+++ Data section +++
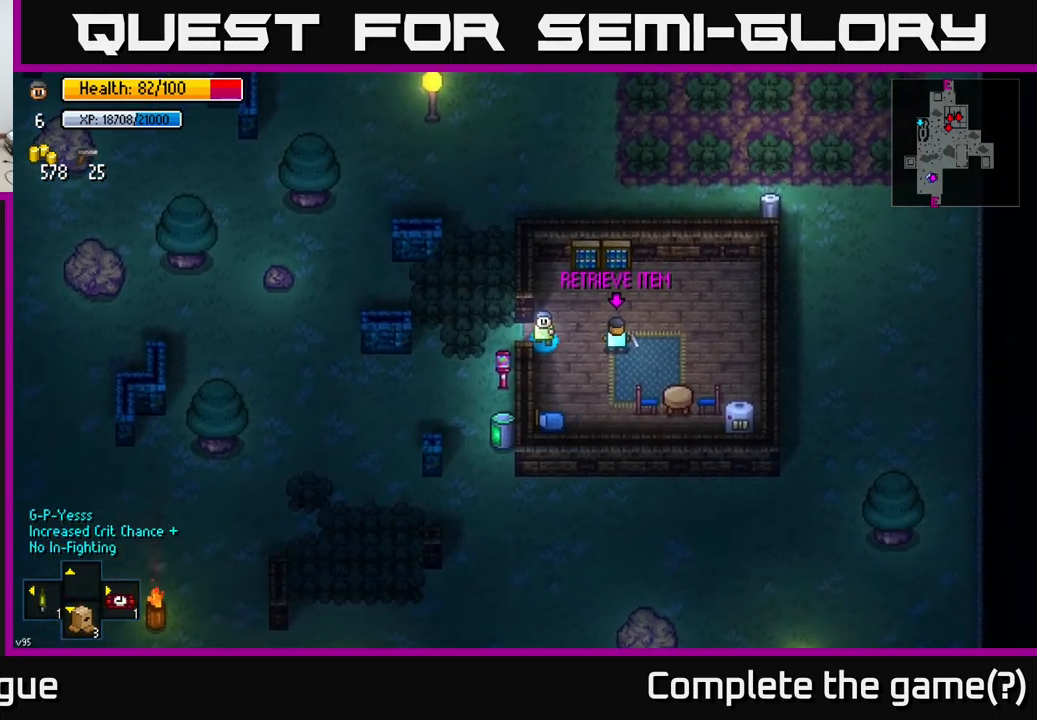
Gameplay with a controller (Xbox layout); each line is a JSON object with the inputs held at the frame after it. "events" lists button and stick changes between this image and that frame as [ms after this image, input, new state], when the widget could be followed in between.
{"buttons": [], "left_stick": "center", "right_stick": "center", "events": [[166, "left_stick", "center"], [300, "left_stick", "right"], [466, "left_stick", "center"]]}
+++
+++ Data section +++
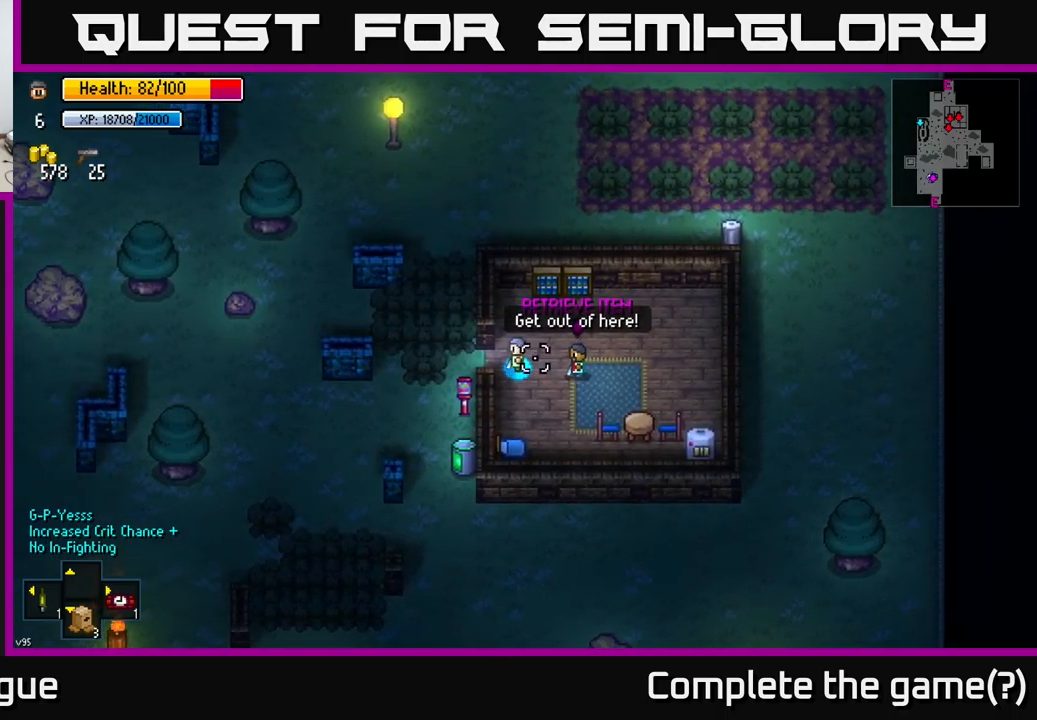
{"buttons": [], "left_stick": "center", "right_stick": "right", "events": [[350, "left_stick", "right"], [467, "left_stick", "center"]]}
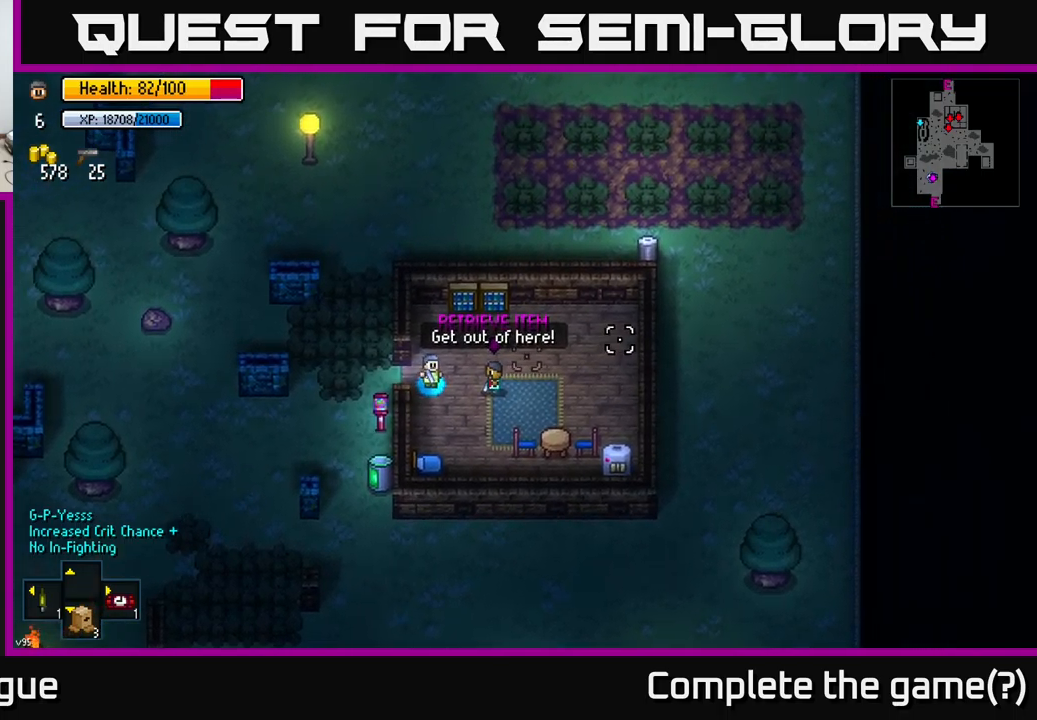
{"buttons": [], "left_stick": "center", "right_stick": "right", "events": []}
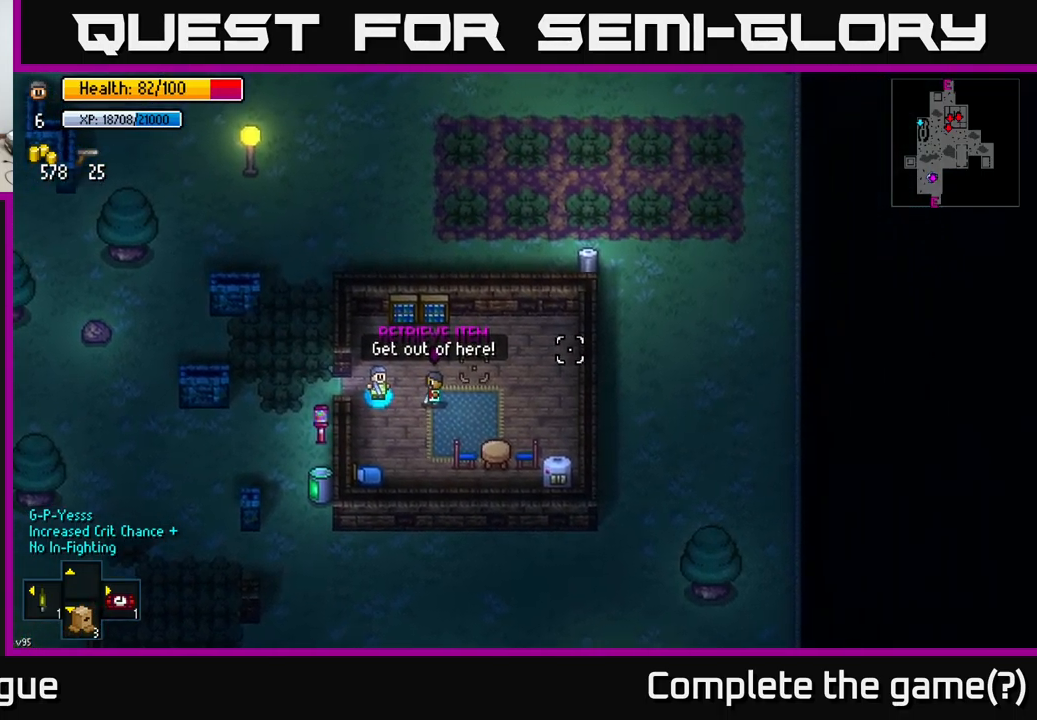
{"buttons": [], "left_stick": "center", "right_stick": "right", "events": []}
+++
Wherever a line above contains "right", copy that line.

● Completed exercise:
{"buttons": [], "left_stick": "center", "right_stick": "center", "events": [[166, "left_stick", "center"], [300, "left_stick", "right"], [466, "left_stick", "center"]]}
{"buttons": [], "left_stick": "center", "right_stick": "right", "events": [[350, "left_stick", "right"], [467, "left_stick", "center"]]}
{"buttons": [], "left_stick": "center", "right_stick": "right", "events": []}
{"buttons": [], "left_stick": "center", "right_stick": "right", "events": []}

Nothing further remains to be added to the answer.